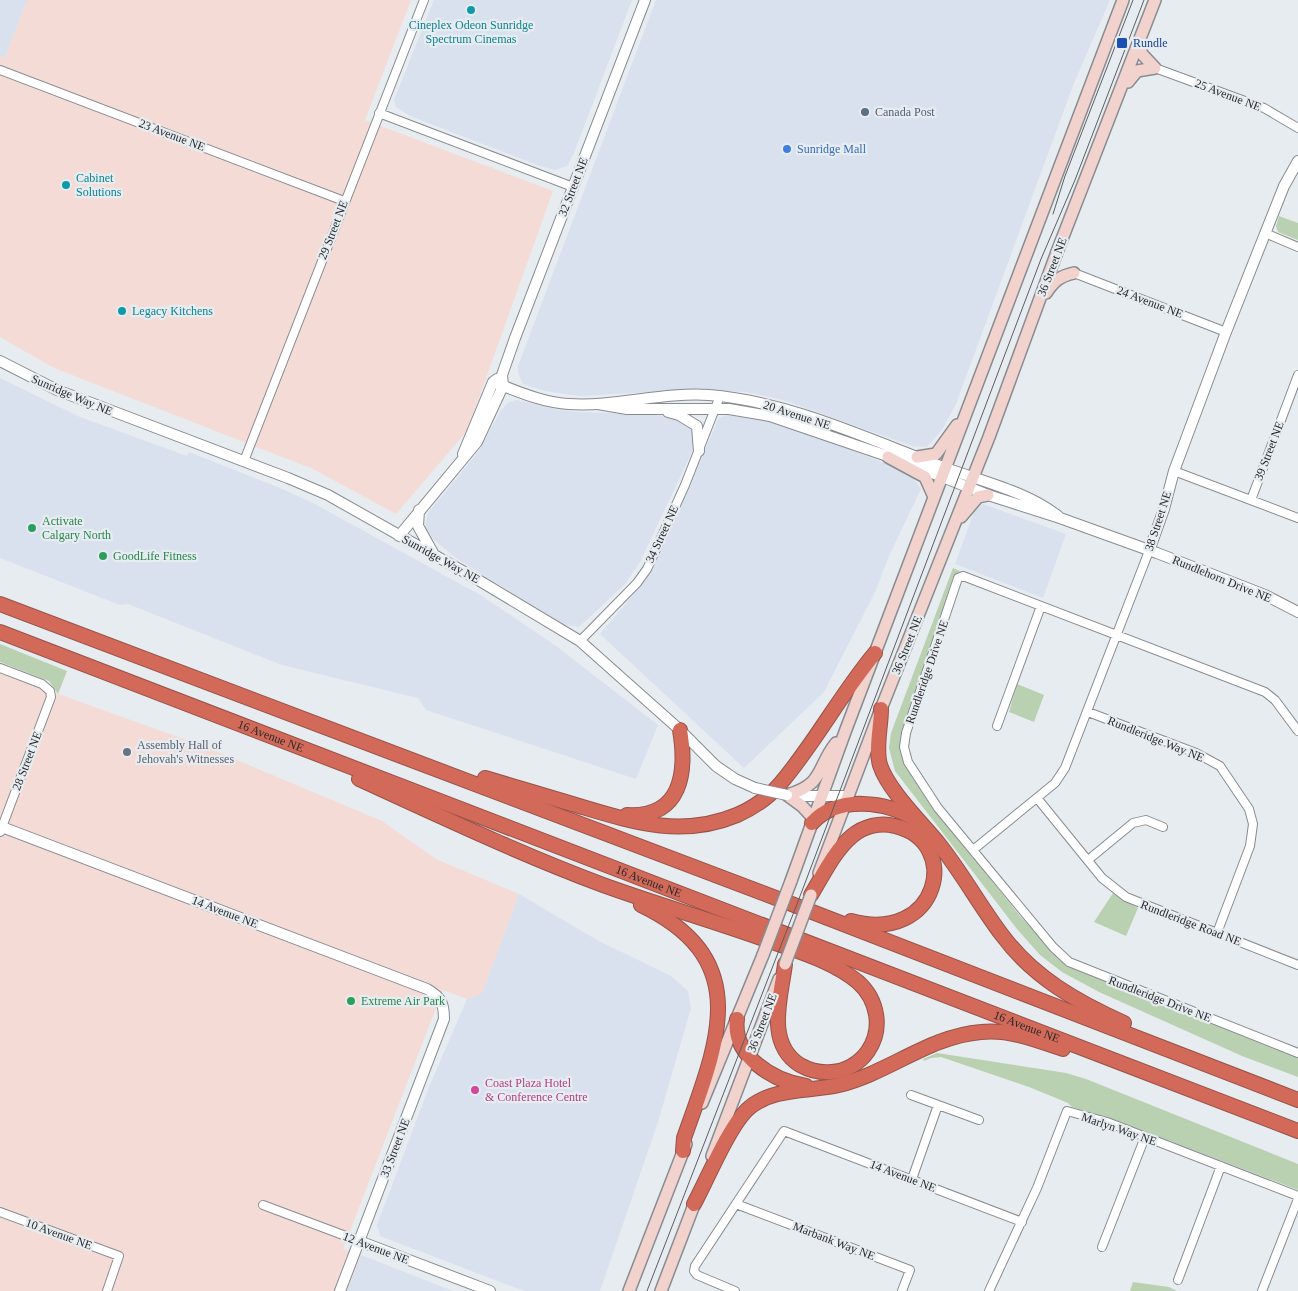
<svg xmlns="http://www.w3.org/2000/svg" width="1298" height="1291" viewBox="0 0 1298 1291" font-family="Georgia,serif">
<style>
.built{fill:#d8e1ed}
.industrial{fill:#f5dbd5}
.green{fill:#b9d0b1}
.lines{fill:none;stroke-linecap:round;stroke-linejoin:round}
.minor-casing{stroke:#888c91;stroke-width:10}
.tertiary-casing{stroke:#888c91;stroke-width:12}
.secondary-casing{stroke:#888c91;stroke-width:14}
.motorway-casing{stroke:#965349;stroke-width:16}
.minor{stroke:#fff;stroke-width:8}
.tertiary{stroke:#fff;stroke-width:10}
.secondary{stroke:#f2d2cd;stroke-width:11}
.motorway{stroke:#d26959;stroke-width:14}
.tram{stroke:#5c5f61;stroke-width:1}
.tertiary-bridge-casing{stroke:#888c91;stroke-width:12;stroke-linecap:butt}
.secondary-bridge-casing{stroke:#888c91;stroke-width:14;stroke-linecap:butt}
.tertiary-bridge{stroke:#fff;stroke-width:10}
.secondary-bridge{stroke:#f2d2cd;stroke-width:11}
.culture-dot{fill:#0f9aa8;stroke:#e7ecf1;stroke-width:2}
.transit-dot{fill:#1a4fb4;stroke:#e7ecf1;stroke-width:2}
.service-dot{fill:#5c6f8a;stroke:#e7ecf1;stroke-width:2}
.shop-dot{fill:#3f7fe0;stroke:#e7ecf1;stroke-width:2}
.leisure-dot{fill:#2e9e5b;stroke:#e7ecf1;stroke-width:2}
.worship-dot{fill:#6b7280;stroke:#e7ecf1;stroke-width:2}
.hotel-dot{fill:#d1479c;stroke:#e7ecf1;stroke-width:2}
.labels{text-anchor:middle;stroke-width:4.5;stroke-linejoin:round;paint-order:stroke}
.culture-label{font-size:12px;fill:#0d838f;stroke:#e7ecf1;text-anchor:start}
.transit-label{font-size:12px;fill:#164399;stroke:#e7ecf1;text-anchor:start}
.street-label{font-size:12px;fill:#282a2c;stroke:#e7ecf1}
.service-label{font-size:12px;fill:#4e5e75;stroke:#e7ecf1;text-anchor:start}
.shop-label{font-size:12px;fill:#366cbe;stroke:#e7ecf1;text-anchor:start}
.leisure-label{font-size:12px;fill:#27864d;stroke:#e7ecf1;text-anchor:start}
.worship-label{font-size:12px;fill:#5b616d;stroke:#e7ecf1;text-anchor:start}
.hotel-label{font-size:12px;fill:#b23c85;stroke:#e7ecf1;text-anchor:start}
</style>
<rect width="100%" height="100%" fill="#e7ecf1"/>
<!-- built -->
<path class="built" d="M0 0H27L5 58 0 56Z
M434 0H632L574 153 567 166 555 170 540 166 410 116 396 107 394 100Z
M656 0H1110L1074 83 956 404 942 430 927 447 912 446 783 400 746 392 688 390 579 396 545 391 523 384 518 373V366Z
M0 378 80 417 187 456 189 452 280 488 313 503 482 596 556 646 658 725 636 779 426 710 418 698 282 665 128 604 120 605 0 558Z
M517 400 550 408 577 412 648 414 679 418 695 428V444L691 454 640 562 625 584 579 627 565 625 456 558 428 535 425 527 428 513 479 451 501 410 509 402Z
M730 414 755 416 834 443 909 473 921 489 888 558 876 590 824 692 744 768 600 634 646 580 719 418Z
M983 504 1066 534 1043 598 955 564 974 512Z
M519 894 597 940 671 976 688 991 691 1008 658 1122 600 1291H524L380 1236 377 1225 429 1087 467 999 482 993Z
M361 1255 453 1291H347Z"/>
<!-- industrial -->
<path class="industrial" d="M27 0H411L365 120 553 191 467 431 396 514 313 469 54 368 0 337V56L5 58Z
M0 668 50 691 206 747 382 821 436 859 519 894 482 993 467 999 443 990 343 1249 361 1255 347 1291H0Z"/>
<!-- green -->
<path class="green" d="M1279 216 1298 223V240L1278 232 1276 226Z
M953 568 960 571 953 577 900 739 905 766 925 797 1020 916 1066 965 1298 1056V1077L1242 1056 1099 992 1062 972 1040 955 1017 929 895 771 889 748 891 733Z
M0 644 67 671 58 694 49 681 0 662Z
M1017 684 1044 695 1034 722 1009 712Z
M1113 893 1138 908 1126 936 1094 922Z
M937 1053 1066 1073 1086 1079 1298 1164V1190L1115 1120 1072 1107 1068 1103 1029 1087 941 1057 931 1058 924 1061 923 1059Z
M1133 1282 1169 1287 1177 1291H1130Z"/>
<g class="lines">
<defs>
<path id="minor" d="M1155 68 1264 108 1298 128
M0 70 344 201
M379 113 573 187
M1265 233 1298 247
M1074 273 1226 332
M244 461 424 0
M1174 471 1298 518
M1251 500 1298 375
M580 641 637 583 647 569 685 485 720 396
M0 668 42 684 50 691 51 697 2 827 0 826
M1088 712 1196 753 1220 766 1249 809 1253 824 1250 846 1217 933
M997 726 1041 606
M1298 731 1275 700 1265 692 963 576 958 578 906 733 904 747 908 762 938 808 1053 947 1069 962 1298 1053
M1037 798 1102 878 1126 897 1298 965
M973 850 1055 783 1065 768 1149 551
M1088 860 1133 823 1146 820 1163 827
M911 1095 979 1120
M912 1179 938 1105
M736 1204 910 1270 902 1291
M263 1205 359 1241
M0 1212 119 1256 107 1291
M1102 1247 1145 1137
M1178 1280 1221 1166
M735 1291 697 1275 694 1271 695 1266 784 1131 1022 1222
M989 1291 1037 1188 1067 1111 1107 1122 1298 1196
M1262 1291 1298 1199"/>
<path id="tertiary" d="M0 361 57 390 288 478 328 495 475 578 580 641 680 730 716 766 735 779 755 788
M493 382C517 391 543 403 569 404 615 407 662 392 709 395 788 401 868 439 943 467 981 481 1026 491 1058 516
M598 404 627 409H729L770 416 902 461 988 495 1060 518 1157 553 1265 595 1298 612
M668 412 679 415 697 426 699 451
M463 454 493 382 497 379
M419 510 418 526 433 553
M399 536 477 442 503 386 502 375 515 338 645 0
M1149 551 1164 509 1174 471 1226 332 1284 186 1298 161
M789 796H848
M0 831 2 827 427 989C441 997 444 1003 444 1019L340 1291
M359 1241 490 1291"/>
<path id="secondary" d="M1139 44 1142 54 1155 68
M1128 82 1137 71 1155 68
M1046 293C1054 281 1060 276 1074 273
M888 457 925 477 934 497
M917 457 936 454 957 425
M961 517 978 497 988 495
M787 795C825 784 816 768 836 743
M787 795 802 806 814 819
M819 873 881 709 989 437 1057 252 1155 0
M791 881 845 732 1123 0
M702 1103 763 955
M712 1156 779 979
M629 1291 686 1144
M661 1291 697 1197"/>
<g id="motorway">
<path d="M0 604 789 903 1298 1100"/>
<path id="s1" d="M0 632 1298 1131"/>
<path d="M881 709C881 727 875 748 880 765 888 790 922 823 939 844 962 873 980 906 1002 935 1033 977 1077 1002 1124 1023"/>
<path d="M485 778C516 787 548 797 579 806 633 822 682 838 737 815 753 808 768 798 780 784 815 743 840 695 875 653"/>
<path d="M359 779C440 816 520 854 603 885 661 906 721 923 778 944 806 954 835 963 858 982 878 1000 883 1029 868 1051 860 1063 845 1072 831 1072 820 1073 809 1070 800 1065 765 1043 781 997 785 964"/>
<path d="M627 815C682 818 687 772 680 730"/>
<path d="M812 823C838 795 887 801 916 820"/>
<path d="M811 895C823 875 835 850 852 836 864 826 880 822 895 826 963 842 939 945 851 921"/>
<path d="M641 905C756 960 717 1044 684 1138L683 1151"/>
<path d="M737 1019C732 1056 773 1081 806 1086"/>
<path d="M694 1204C707 1180 730 1124 749 1108 774 1087 809 1092 839 1085 888 1073 930 1036 981 1032 1009 1029 1037 1040 1063 1049"/>
</g>
</defs>
<!-- minor casing -->
<use href="#minor" class="minor-casing"/>
<!-- tertiary casing -->
<use href="#tertiary" class="tertiary-casing"/>
<!-- secondary casing -->
<use href="#secondary" class="secondary-casing"/>
<!-- motorway casing -->
<use href="#motorway" class="motorway-casing"/>
<!-- minor -->
<use href="#minor" class="minor"/>
<!-- tertiary -->
<use href="#tertiary" class="tertiary"/>
<!-- secondary -->
<use href="#secondary" class="secondary"/>
<!-- motorway -->
<use href="#motorway" class="motorway"/>
<!-- tram -->
<path class="tram" d="M1053 214 1065 176 1133 0
M647 1291 802 891 1041 259 1075 180 1144 0"/>
<defs>
<path id="tertiary-bridge" d="M755 788 787 795"/>
<path id="secondary-bridge" d="M763 955 791 881
M785 964 811 895"/>
</defs>
<!-- tertiary-bridge casing -->
<use href="#tertiary-bridge" class="tertiary-bridge-casing"/>
<!-- secondary-bridge casing -->
<use href="#secondary-bridge" class="secondary-bridge-casing"/>
<!-- tertiary-bridge -->
<use href="#tertiary-bridge" class="tertiary-bridge"/>
<!-- secondary-bridge -->
<use href="#secondary-bridge" class="secondary-bridge"/>
</g>
<!-- markers -->
<g class="culture-dot">
<circle cx="471" cy="10" r="5"/>
<circle cx="66" cy="185" r="5"/>
<circle cx="122" cy="311" r="5"/>
</g>
<rect class="transit-dot" x="1116" y="37" width="12" height="12" rx="2.5"/>
<circle class="service-dot" cx="865" cy="112" r="5"/>
<circle class="shop-dot" cx="787" cy="149" r="5"/>
<g class="leisure-dot">
<circle cx="32" cy="528" r="5"/>
<circle cx="103" cy="556" r="5"/>
<circle cx="351" cy="1001" r="5"/>
</g>
<circle class="worship-dot" cx="127" cy="752" r="5"/>
<circle class="hotel-dot" cx="475" cy="1090" r="5"/>
<g class="labels">
<!-- culture labels -->
<g class="culture-label">
<text x="471" y="29" text-anchor="middle">Cineplex Odeon Sunridge<tspan x="471" dy="14">Spectrum Cinemas</tspan></text>
<text x="76" y="182">Cabinet<tspan x="76" dy="14">Solutions</tspan></text>
<text x="132" y="315">Legacy Kitchens</text>
</g>
<!-- transit labels -->
<g class="transit-label">
<text x="1133" y="47">Rundle</text>
</g>
<!-- street labels -->
<g class="street-label">
<text transform="translate(1228 95) rotate(21)" y="4">25 Avenue NE</text>
<text transform="translate(172 135) rotate(21)" y="4">23 Avenue NE</text>
<text transform="translate(573 187) rotate(-69)" y="4">32 Street NE</text>
<text transform="translate(333 230) rotate(-69)" y="4">29 Street NE</text>
<text transform="translate(1052 267) rotate(-69)" y="4">36 Street NE</text>
<text transform="translate(1150 302) rotate(21)" y="4">24 Avenue NE</text>
<text transform="translate(72 395) rotate(23)" y="4">Sunridge Way NE</text>
<text transform="translate(797 415) rotate(18)" y="4">20 Avenue NE</text>
<text transform="translate(1269 451) rotate(-69)" y="4">39 Street NE</text>
<text transform="translate(1158 521) rotate(-72)" y="4">38 Street NE</text>
<text transform="translate(662 534) rotate(-65)" y="4">34 Street NE</text>
<text transform="translate(441 559) rotate(29)" y="4">Sunridge Way NE</text>
<text transform="translate(1222 579) rotate(22)" y="4">Rundlehorn Drive NE</text>
<text transform="translate(907 645) rotate(-68)" y="4">36 Street NE</text>
<text transform="translate(927 672) rotate(-71)" y="4">Rundleridge Drive NE</text>
<text dy="4" stroke="none"><textPath href="#s1" startOffset="290">16 Avenue NE</textPath></text>
<text transform="translate(1156 739) rotate(22)" y="4">Rundleridge Way NE</text>
<text transform="translate(27 761) rotate(-69)" y="4">28 Street NE</text>
<text dy="4" stroke="none"><textPath href="#s1" startOffset="695">16 Avenue NE</textPath></text>
<text transform="translate(225 912) rotate(21)" y="4">14 Avenue NE</text>
<text transform="translate(1191 923) rotate(21)" y="4">Rundleridge Road NE</text>
<text transform="translate(1160 999) rotate(21)" y="4">Rundleridge Drive NE</text>
<text transform="translate(762 1023) rotate(-69)" y="4">36 Street NE</text>
<text dy="4" stroke="none"><textPath href="#s1" startOffset="1100">16 Avenue NE</textPath></text>
<text transform="translate(1119 1129) rotate(19)" y="4">Marlyn Way NE</text>
<text transform="translate(395 1148) rotate(-69)" y="4">33 Street NE</text>
<text transform="translate(903 1176) rotate(21)" y="4">14 Avenue NE</text>
<text transform="translate(59 1234) rotate(20)" y="4">10 Avenue NE</text>
<text transform="translate(834 1241) rotate(21)" y="4">Marbank Way NE</text>
<text transform="translate(376 1248) rotate(21)" y="4">12 Avenue NE</text>
</g>
<!-- service labels -->
<g class="service-label">
<text x="875" y="116">Canada Post</text>
</g>
<!-- shop labels -->
<g class="shop-label">
<text x="797" y="153">Sunridge Mall</text>
</g>
<!-- leisure labels -->
<g class="leisure-label">
<text x="42" y="525">Activate<tspan x="42" dy="14">Calgary North</tspan></text>
<text x="113" y="560">GoodLife Fitness</text>
<text x="361" y="1005">Extreme Air Park</text>
</g>
<!-- worship labels -->
<g class="worship-label">
<text x="137" y="749">Assembly Hall of<tspan x="137" dy="14">Jehovah's Witnesses</tspan></text>
</g>
<!-- hotel labels -->
<g class="hotel-label">
<text x="485" y="1087">Coast Plaza Hotel<tspan x="485" dy="14">&amp; Conference Centre</tspan></text>
</g>
</g>
</svg>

Task details - In the data above, find each line that uses the string "anchor". Copy it.

Task answer -
.labels{text-anchor:middle;stroke-width:4.5;stroke-linejoin:round;paint-order:stroke}
.culture-label{font-size:12px;fill:#0d838f;stroke:#e7ecf1;text-anchor:start}
.transit-label{font-size:12px;fill:#164399;stroke:#e7ecf1;text-anchor:start}
.service-label{font-size:12px;fill:#4e5e75;stroke:#e7ecf1;text-anchor:start}
.shop-label{font-size:12px;fill:#366cbe;stroke:#e7ecf1;text-anchor:start}
.leisure-label{font-size:12px;fill:#27864d;stroke:#e7ecf1;text-anchor:start}
.worship-label{font-size:12px;fill:#5b616d;stroke:#e7ecf1;text-anchor:start}
.hotel-label{font-size:12px;fill:#b23c85;stroke:#e7ecf1;text-anchor:start}
<text x="471" y="29" text-anchor="middle">Cineplex Odeon Sunridge<tspan x="471" dy="14">Spectrum Cinemas</tspan></text>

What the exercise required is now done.